回到床榻前,为了摒除杂念,他毅然地再度拿起画笔,想要完成未完成的莲花花瓣,无奈,就是无法动笔。

难道他再也无法作画了吗?

他盘坐著,披上了袈裟,不经意摸摸袈裟,才发现上头的破缝处都缝补好了,也被清洗过,变得像一件干净如新的袈裟。

是她巧手缝补的?他悸动著。

寒夜中的古寺,岑寂得像大内的冷宫,油灯闪动著晕黄的光焰,照映著地上照坚法师的影子。

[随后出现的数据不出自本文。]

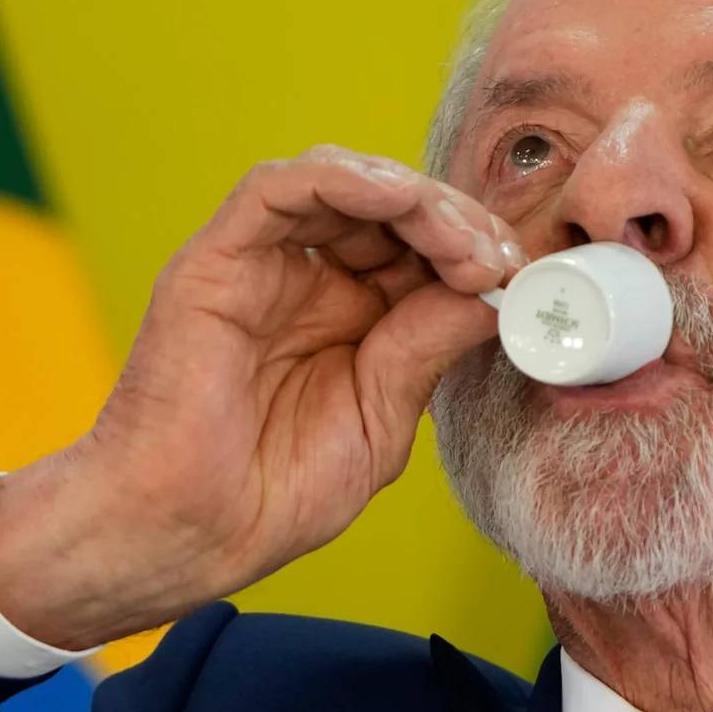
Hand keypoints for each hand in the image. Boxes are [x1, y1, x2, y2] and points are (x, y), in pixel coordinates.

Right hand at [0, 145, 524, 649]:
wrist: (190, 534)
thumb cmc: (271, 495)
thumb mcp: (381, 418)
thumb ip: (427, 346)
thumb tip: (496, 291)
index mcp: (347, 318)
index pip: (420, 250)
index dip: (475, 249)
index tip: (522, 277)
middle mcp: (305, 280)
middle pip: (390, 208)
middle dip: (456, 220)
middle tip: (500, 256)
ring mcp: (259, 267)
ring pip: (342, 183)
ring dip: (414, 197)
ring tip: (461, 240)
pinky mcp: (216, 261)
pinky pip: (276, 189)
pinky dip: (341, 177)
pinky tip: (396, 198)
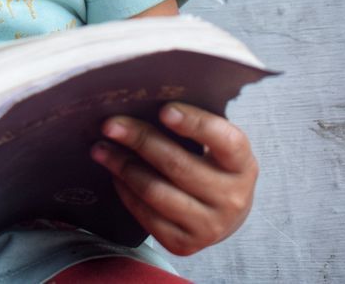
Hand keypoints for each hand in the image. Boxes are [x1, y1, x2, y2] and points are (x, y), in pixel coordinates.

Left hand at [91, 103, 256, 255]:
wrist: (224, 214)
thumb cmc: (213, 166)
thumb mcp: (216, 145)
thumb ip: (193, 125)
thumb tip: (143, 101)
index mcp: (243, 165)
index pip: (224, 141)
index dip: (195, 124)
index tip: (164, 110)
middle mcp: (232, 199)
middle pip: (177, 165)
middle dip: (139, 140)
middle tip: (110, 125)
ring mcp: (209, 226)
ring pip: (155, 191)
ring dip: (122, 166)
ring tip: (101, 149)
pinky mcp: (185, 244)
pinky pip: (146, 215)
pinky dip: (125, 191)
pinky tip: (115, 174)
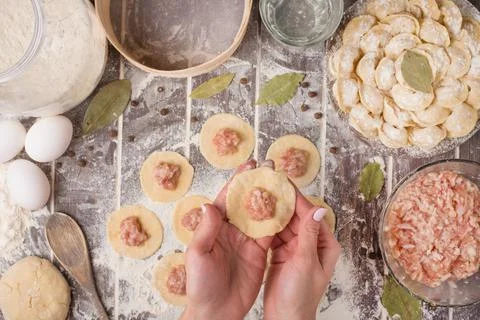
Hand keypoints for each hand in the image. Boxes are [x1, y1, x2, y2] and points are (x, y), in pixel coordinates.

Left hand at [181, 160, 272, 319]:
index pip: (228, 198)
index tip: (251, 164)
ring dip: (272, 199)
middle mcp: (232, 230)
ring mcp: (247, 241)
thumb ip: (206, 229)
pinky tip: (289, 209)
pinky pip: (271, 234)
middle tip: (272, 168)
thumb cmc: (200, 285)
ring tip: (284, 183)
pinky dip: (280, 221)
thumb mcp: (198, 254)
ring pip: (262, 215)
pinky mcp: (259, 253)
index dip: (239, 180)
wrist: (216, 311)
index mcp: (215, 226)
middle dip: (259, 184)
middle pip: (248, 202)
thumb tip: (210, 204)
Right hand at [264, 189, 341, 319]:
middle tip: (268, 186)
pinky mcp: (281, 254)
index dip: (297, 199)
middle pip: (297, 217)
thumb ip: (309, 235)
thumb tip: (318, 209)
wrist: (285, 317)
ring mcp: (296, 248)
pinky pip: (275, 235)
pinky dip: (268, 227)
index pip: (310, 215)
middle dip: (283, 203)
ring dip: (274, 213)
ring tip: (260, 196)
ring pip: (284, 224)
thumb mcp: (306, 262)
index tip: (284, 183)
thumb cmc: (300, 296)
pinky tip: (258, 216)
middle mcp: (311, 244)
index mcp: (325, 244)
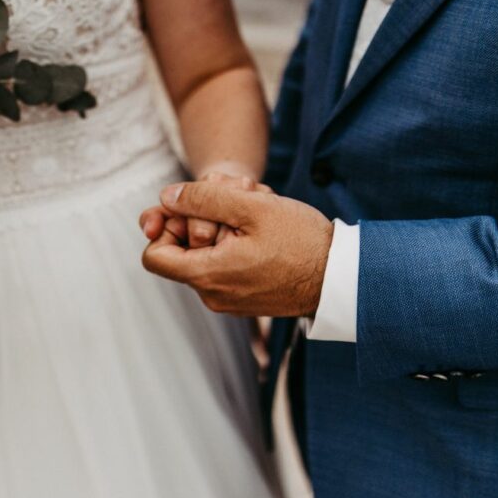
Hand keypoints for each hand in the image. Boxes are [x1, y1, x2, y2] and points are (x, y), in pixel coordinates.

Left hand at [142, 181, 333, 316]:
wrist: (343, 277)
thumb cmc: (301, 240)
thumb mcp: (251, 206)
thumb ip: (203, 198)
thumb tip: (166, 197)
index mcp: (207, 276)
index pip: (154, 256)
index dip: (165, 227)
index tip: (191, 209)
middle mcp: (213, 295)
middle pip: (182, 252)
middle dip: (201, 219)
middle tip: (235, 200)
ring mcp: (230, 301)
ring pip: (207, 256)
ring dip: (224, 228)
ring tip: (256, 211)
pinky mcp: (247, 299)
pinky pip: (227, 267)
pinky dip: (237, 244)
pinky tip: (264, 229)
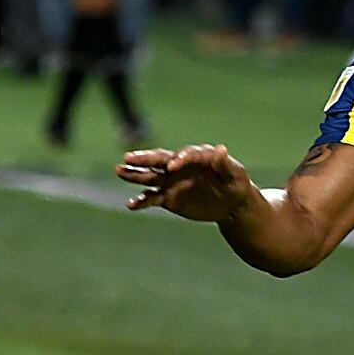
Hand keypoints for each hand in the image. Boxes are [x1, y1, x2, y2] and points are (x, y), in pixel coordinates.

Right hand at [117, 143, 257, 221]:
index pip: (185, 155)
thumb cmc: (235, 183)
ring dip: (135, 174)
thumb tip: (221, 149)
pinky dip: (141, 201)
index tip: (173, 166)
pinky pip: (152, 198)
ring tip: (119, 170)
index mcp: (197, 156)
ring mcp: (171, 181)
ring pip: (150, 177)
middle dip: (145, 159)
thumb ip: (224, 164)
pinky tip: (130, 205)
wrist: (230, 203)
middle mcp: (179, 166)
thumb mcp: (235, 174)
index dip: (179, 159)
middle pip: (160, 160)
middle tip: (128, 157)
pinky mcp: (168, 197)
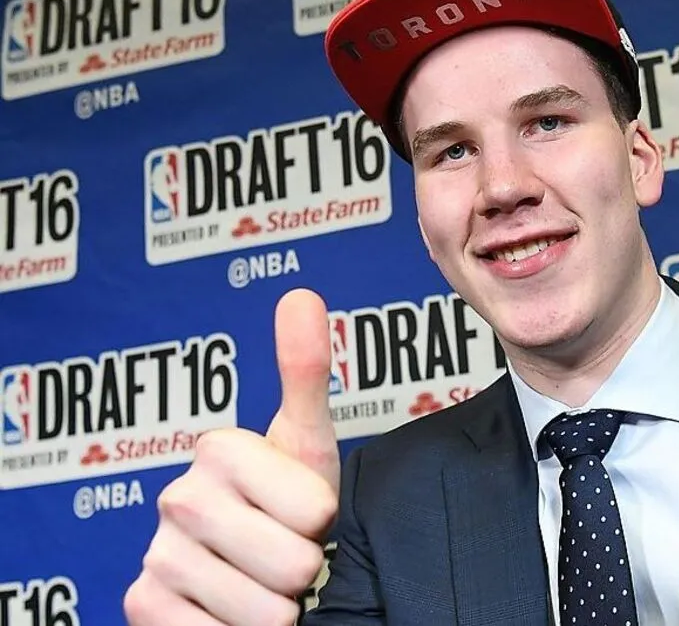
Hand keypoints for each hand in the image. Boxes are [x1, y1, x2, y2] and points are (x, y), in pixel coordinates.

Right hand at [124, 289, 340, 625]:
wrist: (248, 570)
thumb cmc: (289, 505)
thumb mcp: (307, 440)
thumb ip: (305, 373)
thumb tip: (301, 294)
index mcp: (220, 449)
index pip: (316, 512)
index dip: (326, 522)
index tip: (306, 513)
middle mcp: (178, 497)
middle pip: (292, 565)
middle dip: (303, 570)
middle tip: (289, 554)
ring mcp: (158, 554)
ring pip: (264, 613)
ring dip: (275, 610)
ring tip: (265, 584)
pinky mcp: (144, 607)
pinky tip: (230, 609)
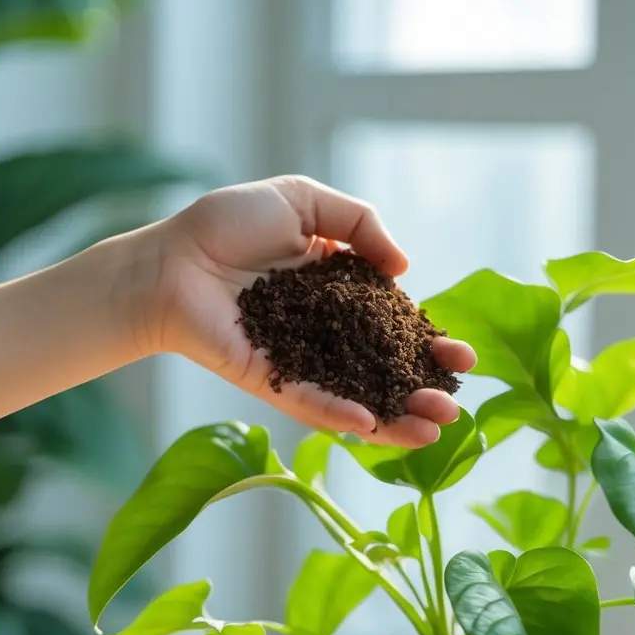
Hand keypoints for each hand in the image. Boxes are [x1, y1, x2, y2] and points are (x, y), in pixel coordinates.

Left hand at [135, 175, 475, 447]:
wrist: (172, 256)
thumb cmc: (227, 224)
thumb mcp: (304, 203)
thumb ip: (360, 224)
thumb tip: (403, 268)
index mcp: (339, 298)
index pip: (395, 331)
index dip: (428, 346)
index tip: (463, 359)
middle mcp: (325, 338)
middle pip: (383, 374)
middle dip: (423, 392)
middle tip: (454, 404)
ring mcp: (299, 365)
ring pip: (355, 399)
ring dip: (394, 419)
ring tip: (432, 431)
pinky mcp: (270, 381)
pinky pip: (309, 402)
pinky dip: (338, 415)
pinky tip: (370, 426)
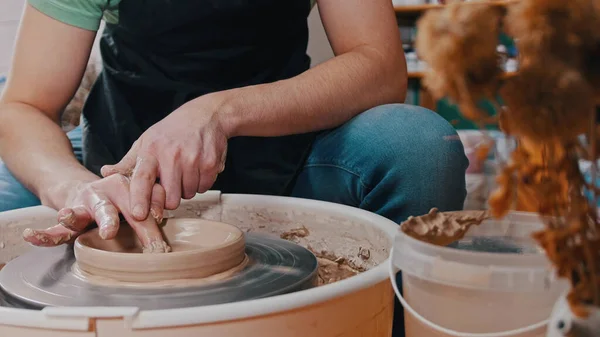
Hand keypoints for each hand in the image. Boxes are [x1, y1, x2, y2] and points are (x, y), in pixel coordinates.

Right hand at [23, 174, 169, 252]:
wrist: (91, 189)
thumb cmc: (123, 198)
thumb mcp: (140, 196)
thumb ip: (153, 202)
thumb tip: (163, 216)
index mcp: (126, 186)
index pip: (140, 205)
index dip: (149, 217)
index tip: (158, 232)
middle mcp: (103, 193)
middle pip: (109, 207)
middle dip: (109, 218)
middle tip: (110, 231)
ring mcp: (84, 205)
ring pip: (78, 213)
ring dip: (74, 216)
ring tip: (67, 216)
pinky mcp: (68, 216)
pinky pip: (56, 228)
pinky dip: (44, 234)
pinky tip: (32, 236)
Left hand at [100, 95, 227, 220]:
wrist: (206, 115)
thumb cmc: (172, 131)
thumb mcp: (146, 141)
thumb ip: (127, 162)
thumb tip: (105, 172)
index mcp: (151, 150)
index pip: (142, 178)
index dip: (140, 198)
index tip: (138, 214)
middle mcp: (172, 155)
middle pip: (171, 199)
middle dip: (171, 198)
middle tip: (171, 182)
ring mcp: (193, 159)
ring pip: (189, 194)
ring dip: (186, 188)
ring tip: (185, 170)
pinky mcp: (211, 163)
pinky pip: (204, 187)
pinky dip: (201, 182)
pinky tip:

他抬头仰望黑幕般的星空,月儿高挂在一方,蓦地,那一月如勾竟引他想起霓裳姑娘红肿的双眸。

她为了缝补他的袈裟,想必是彻夜未眠?

一切的苦恼,都是起因于生死爱欲……

第二章

夜凉如水,银月如盘高高挂在天边。

霓裳坐在床帏前,仰首望著窗外的一轮明月,不禁再三长叹。

一场「色妓」的阴谋……却让她陷入爱恨纠葛里。

为什么?她问上天为何捉弄人?让嬉游人间的一代花魁,对无情无欲的高僧动了情…… 她的心中不断回想起「色妓」主谋者的叮嘱:「要毁掉照坚法师,就全靠霓裳姑娘了。千万不能失败,否则,大伙儿的人头都要落地……」

老嬷嬷为她攒积了数不尽的银两,让她下辈子可以不愁吃穿。可是,千金纵能买她的笑,脉脉此情向谁诉,没想到她也被「色妓」禁锢了。

原本心如古井不波,而今平静的水面泛起了阵阵的涟漪。

她恨!恨他为什么属于佛祖?

更恨自己情不自禁地思念他……

长相思,摧心肝!

日子一天天过去,转眼秋去冬来。窗外北风呼呼地吹著,门窗瑟瑟发响。

一阵阵寒气沁入照坚法师的心骨,只著单薄衣物的他冷得直发抖。虽然皇上曾赐给他无数绫罗绸缎,可是,他不愿接受,并推辞皇上的一番美意。

他想,一个佛门中人,不该贪图锦衣玉食,就算受一点风寒,也是修行必经的过程。他的手冻僵了,而「佛国莲花」仍旧没有完成……

照坚法师不自觉地望向窗外的皑皑白雪,雪地上反射著难得露脸的阳光,照耀在他身上,渐渐祛除了他的寒意。偏偏远方团团乌云聚集,一片风雨欲来之势。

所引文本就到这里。